Exercise :: If the records below hold pictures, omit them, and print exactly the lines from the first line through the line containing "Page size: 1241x1754.", inclusive.

....

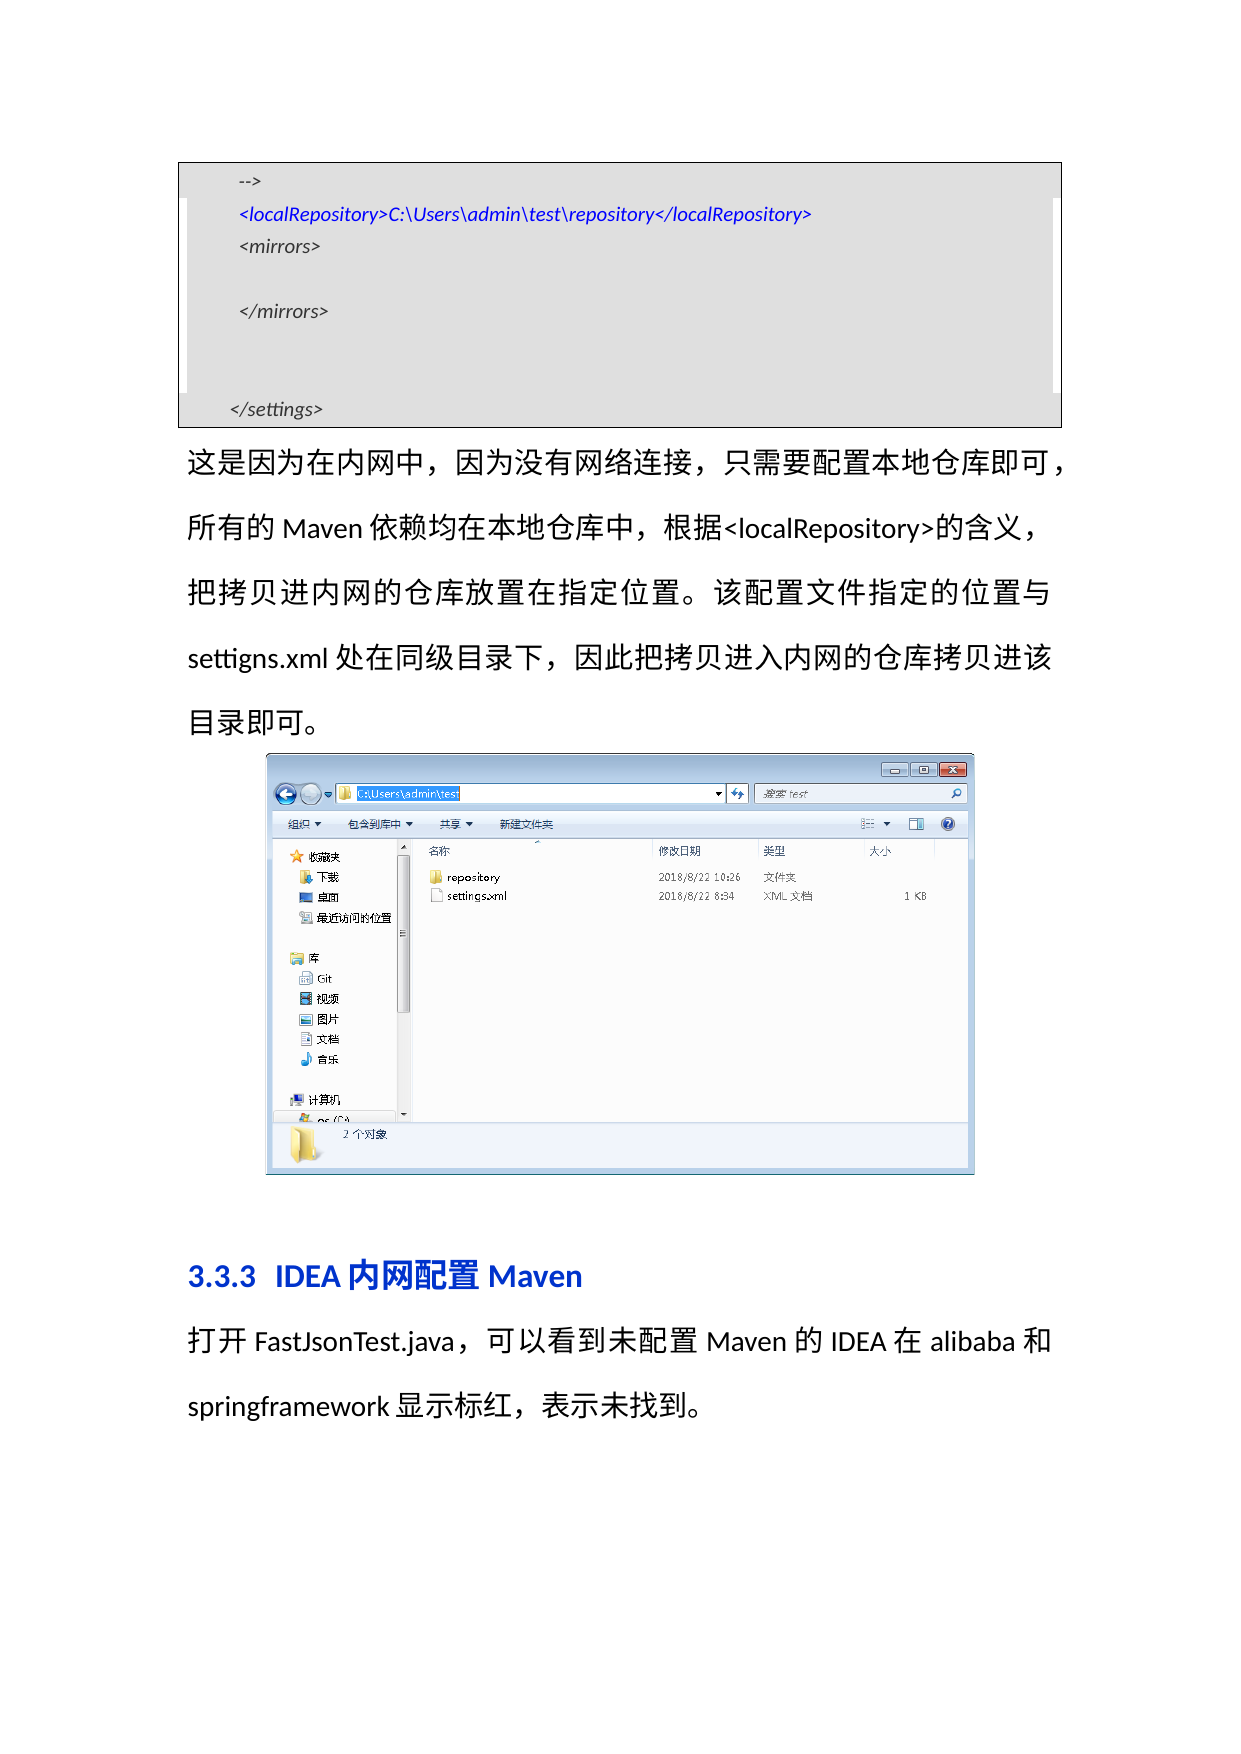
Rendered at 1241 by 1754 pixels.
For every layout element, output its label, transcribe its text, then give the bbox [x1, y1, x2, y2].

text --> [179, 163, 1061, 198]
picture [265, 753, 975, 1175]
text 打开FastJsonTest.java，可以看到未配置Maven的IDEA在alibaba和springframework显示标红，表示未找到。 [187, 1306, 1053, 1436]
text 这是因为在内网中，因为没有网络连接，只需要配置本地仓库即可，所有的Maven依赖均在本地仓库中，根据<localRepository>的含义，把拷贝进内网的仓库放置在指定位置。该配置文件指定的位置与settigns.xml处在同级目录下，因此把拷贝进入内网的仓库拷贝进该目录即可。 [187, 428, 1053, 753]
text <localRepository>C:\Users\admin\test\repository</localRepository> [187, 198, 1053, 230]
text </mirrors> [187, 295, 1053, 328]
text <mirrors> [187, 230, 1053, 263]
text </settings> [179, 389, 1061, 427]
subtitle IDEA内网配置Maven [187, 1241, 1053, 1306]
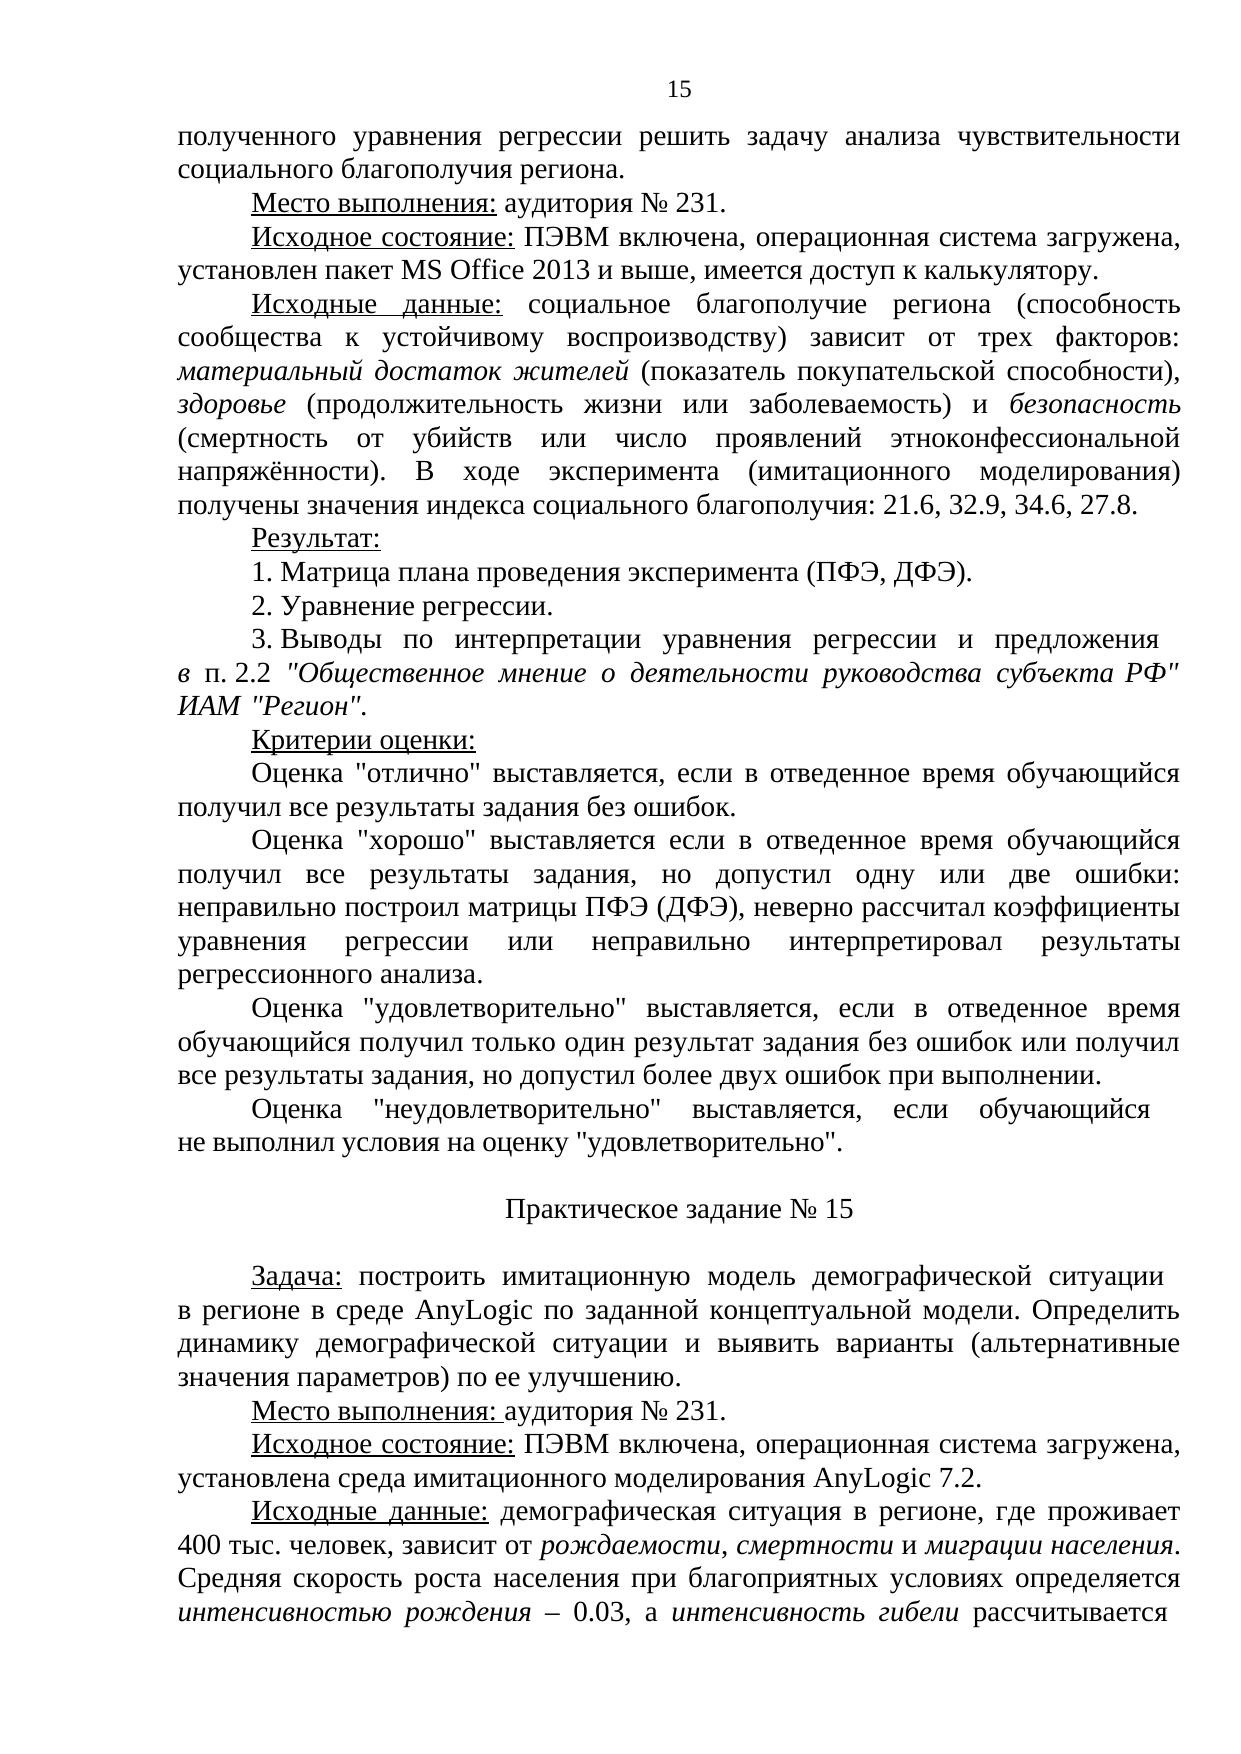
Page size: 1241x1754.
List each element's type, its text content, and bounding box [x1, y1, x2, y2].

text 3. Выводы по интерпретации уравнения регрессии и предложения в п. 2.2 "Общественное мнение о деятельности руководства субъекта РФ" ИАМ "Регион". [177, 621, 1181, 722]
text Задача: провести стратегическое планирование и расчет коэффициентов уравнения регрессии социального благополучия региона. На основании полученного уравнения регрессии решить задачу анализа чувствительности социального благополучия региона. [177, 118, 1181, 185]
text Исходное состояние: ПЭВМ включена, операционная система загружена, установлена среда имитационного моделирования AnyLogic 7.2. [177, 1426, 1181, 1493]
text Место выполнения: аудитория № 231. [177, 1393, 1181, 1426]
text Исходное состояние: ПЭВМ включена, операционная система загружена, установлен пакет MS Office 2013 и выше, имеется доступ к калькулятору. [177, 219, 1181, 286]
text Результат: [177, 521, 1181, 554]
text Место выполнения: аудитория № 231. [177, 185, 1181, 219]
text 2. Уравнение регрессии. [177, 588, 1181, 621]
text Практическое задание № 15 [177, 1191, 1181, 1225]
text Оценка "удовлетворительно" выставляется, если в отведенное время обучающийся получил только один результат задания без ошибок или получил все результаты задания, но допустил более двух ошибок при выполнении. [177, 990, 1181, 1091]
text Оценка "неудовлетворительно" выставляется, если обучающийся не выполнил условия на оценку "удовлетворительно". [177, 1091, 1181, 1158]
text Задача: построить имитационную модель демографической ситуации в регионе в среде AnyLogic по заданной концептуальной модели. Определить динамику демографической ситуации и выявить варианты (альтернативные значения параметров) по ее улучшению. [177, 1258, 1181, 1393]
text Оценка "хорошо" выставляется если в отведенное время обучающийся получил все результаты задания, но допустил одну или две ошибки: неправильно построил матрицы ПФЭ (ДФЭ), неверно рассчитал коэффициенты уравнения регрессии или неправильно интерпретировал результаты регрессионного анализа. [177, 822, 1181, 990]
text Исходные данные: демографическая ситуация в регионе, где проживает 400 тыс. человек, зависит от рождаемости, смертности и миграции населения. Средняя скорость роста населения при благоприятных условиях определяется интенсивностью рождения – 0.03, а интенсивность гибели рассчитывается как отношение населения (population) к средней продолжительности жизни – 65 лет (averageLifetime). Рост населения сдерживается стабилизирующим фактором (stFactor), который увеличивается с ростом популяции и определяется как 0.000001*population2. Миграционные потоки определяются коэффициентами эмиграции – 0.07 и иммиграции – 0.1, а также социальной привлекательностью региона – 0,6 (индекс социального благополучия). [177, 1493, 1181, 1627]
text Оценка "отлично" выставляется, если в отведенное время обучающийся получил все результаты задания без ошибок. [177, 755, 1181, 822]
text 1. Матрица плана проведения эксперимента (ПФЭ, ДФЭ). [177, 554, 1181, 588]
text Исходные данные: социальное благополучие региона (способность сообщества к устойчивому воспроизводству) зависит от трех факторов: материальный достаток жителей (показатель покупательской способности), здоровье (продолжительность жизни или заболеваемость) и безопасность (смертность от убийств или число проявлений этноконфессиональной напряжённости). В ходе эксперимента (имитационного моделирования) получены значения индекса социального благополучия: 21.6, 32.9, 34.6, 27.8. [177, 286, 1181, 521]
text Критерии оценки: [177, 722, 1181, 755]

....

Task result ::
Rendered at 1241 by 1754 pixels.
For every layout element, output its label, transcribe its text, then give the bbox [x1, y1, x2, y2].

text --> [179, 163, 1061, 198]
picture [265, 753, 975, 1175]
text 打开FastJsonTest.java，可以看到未配置Maven的IDEA在alibaba和springframework显示标红，表示未找到。 [187, 1306, 1053, 1436]
text 这是因为在内网中，因为没有网络连接，只需要配置本地仓库即可，所有的Maven依赖均在本地仓库中，根据<localRepository>的含义，把拷贝进内网的仓库放置在指定位置。该配置文件指定的位置与settigns.xml处在同级目录下，因此把拷贝进入内网的仓库拷贝进该目录即可。 [187, 428, 1053, 753]
text <localRepository>C:\Users\admin\test\repository</localRepository> [187, 198, 1053, 230]
text </mirrors> [187, 295, 1053, 328]
text <mirrors> [187, 230, 1053, 263]
text </settings> [179, 389, 1061, 427]
subtitle IDEA内网配置Maven [187, 1241, 1053, 1306]
Page size: 1241x1754.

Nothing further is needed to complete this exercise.